--- Dataset entries ---
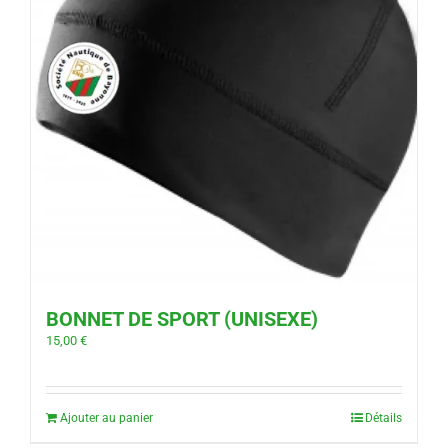
BONNET DE SPORT (UNISEXE)
15,00
€
Ajouter au panier
Détails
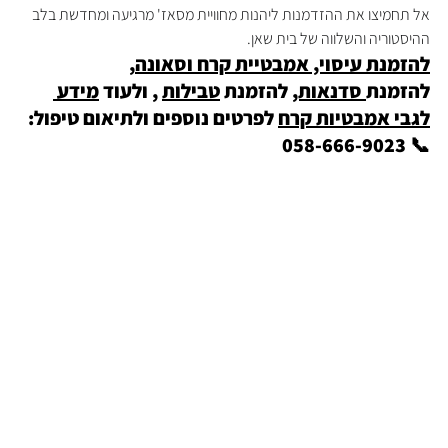
אל תחמיצו את ההזדמנות ליהנות מחוויית מסאז' מרגיעה ומחדשת בלב 
ההיסטוריה והשלווה של בית שאן.
להזמנת עיסוי, אמבטיית קרח וסאונה
, 
להזמנת
 סדנאות,
 להזמנת 
טבילות
 , ולעוד 
מידע 
לגבי אמבטיות קרח
 לפרטים נוספים ולתיאום טיפול: 
📞 058-666-9023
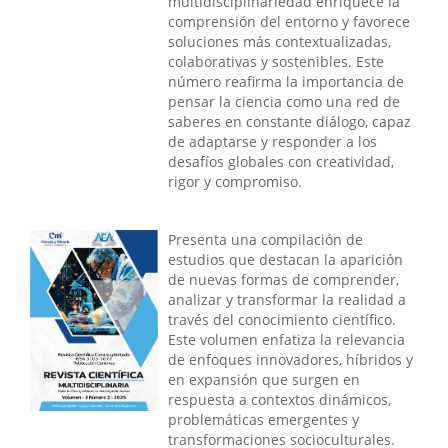
multidisciplinariedad enriquece la
comprensión del entorno y favorece
soluciones más contextualizadas,
colaborativas y sostenibles. Este
número reafirma la importancia de
pensar la ciencia como una red de
saberes en constante diálogo, capaz
de adaptarse y responder a los
desafíos globales con creatividad,
rigor y compromiso.
Presenta una compilación de
estudios que destacan la aparición
de nuevas formas de comprender,
analizar y transformar la realidad a
través del conocimiento científico.
Este volumen enfatiza la relevancia
de enfoques innovadores, híbridos y
en expansión que surgen en
respuesta a contextos dinámicos,
problemáticas emergentes y
transformaciones socioculturales.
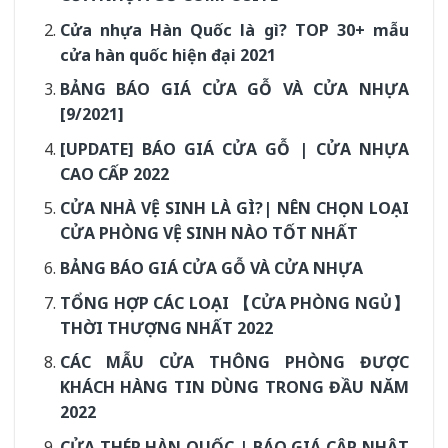
Cửa nhựa Hàn Quốc là gì? TOP 30+ mẫu
cửa hàn quốc hiện đại 2021
BẢNG BÁO GIÁ CỬA GỖ VÀ CỬA NHỰA
[9/2021]
[UPDATE] BÁO GIÁ CỬA GỖ | CỬA NHỰA
CAO CẤP 2022
CỬA NHÀ VỆ SINH LÀ GÌ?| NÊN CHỌN LOẠI
CỬA PHÒNG VỆ SINH NÀO TỐT NHẤT
BẢNG BÁO GIÁ CỬA GỖ VÀ CỬA NHỰA
TỔNG HỢP CÁC LOẠI 【CỬA PHÒNG NGỦ】
THỜI THƯỢNG NHẤT 2022
CÁC MẪU CỬA THÔNG PHÒNG ĐƯỢC
KHÁCH HÀNG TIN DÙNG TRONG ĐẦU NĂM
2022
CỬA THÉP HÀN QUỐC | BÁO GIÁ CẬP NHẬT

--- WHAT IS EXPECTED ---
Retype the lines starting with the one that contains "multidisciplinariedad enriquece la" and running through the final line, both included. Leave the pictures out of your answer.

--- TASK RESULT ---
multidisciplinariedad enriquece la
comprensión del entorno y favorece
soluciones más contextualizadas,
colaborativas y sostenibles. Este
número reafirma la importancia de
pensar la ciencia como una red de
saberes en constante diálogo, capaz
de adaptarse y responder a los
desafíos globales con creatividad,
rigor y compromiso.
Presenta una compilación de
estudios que destacan la aparición
de nuevas formas de comprender,
analizar y transformar la realidad a
través del conocimiento científico.
Este volumen enfatiza la relevancia
de enfoques innovadores, híbridos y
en expansión que surgen en
respuesta a contextos dinámicos,
problemáticas emergentes y
transformaciones socioculturales.
Cửa nhựa Hàn Quốc là gì? TOP 30+ mẫu
cửa hàn quốc hiện đại 2021
BẢNG BÁO GIÁ CỬA GỖ VÀ CỬA NHỰA
[9/2021]
[UPDATE] BÁO GIÁ CỬA GỖ | CỬA NHỰA
CAO CẤP 2022
CỬA NHÀ VỆ SINH LÀ GÌ?| NÊN CHỌN LOẠI
CỬA PHÒNG VỆ SINH NÀO TỐT NHẤT
BẢNG BÁO GIÁ CỬA GỖ VÀ CỬA NHỰA
TỔNG HỢP CÁC LOẠI 【CỬA PHÒNG NGỦ】
THỜI THƯỢNG NHẤT 2022
CÁC MẪU CỬA THÔNG PHÒNG ĐƯỢC
KHÁCH HÀNG TIN DÙNG TRONG ĐẦU NĂM
2022
CỬA THÉP HÀN QUỐC | BÁO GIÁ CẬP NHẬT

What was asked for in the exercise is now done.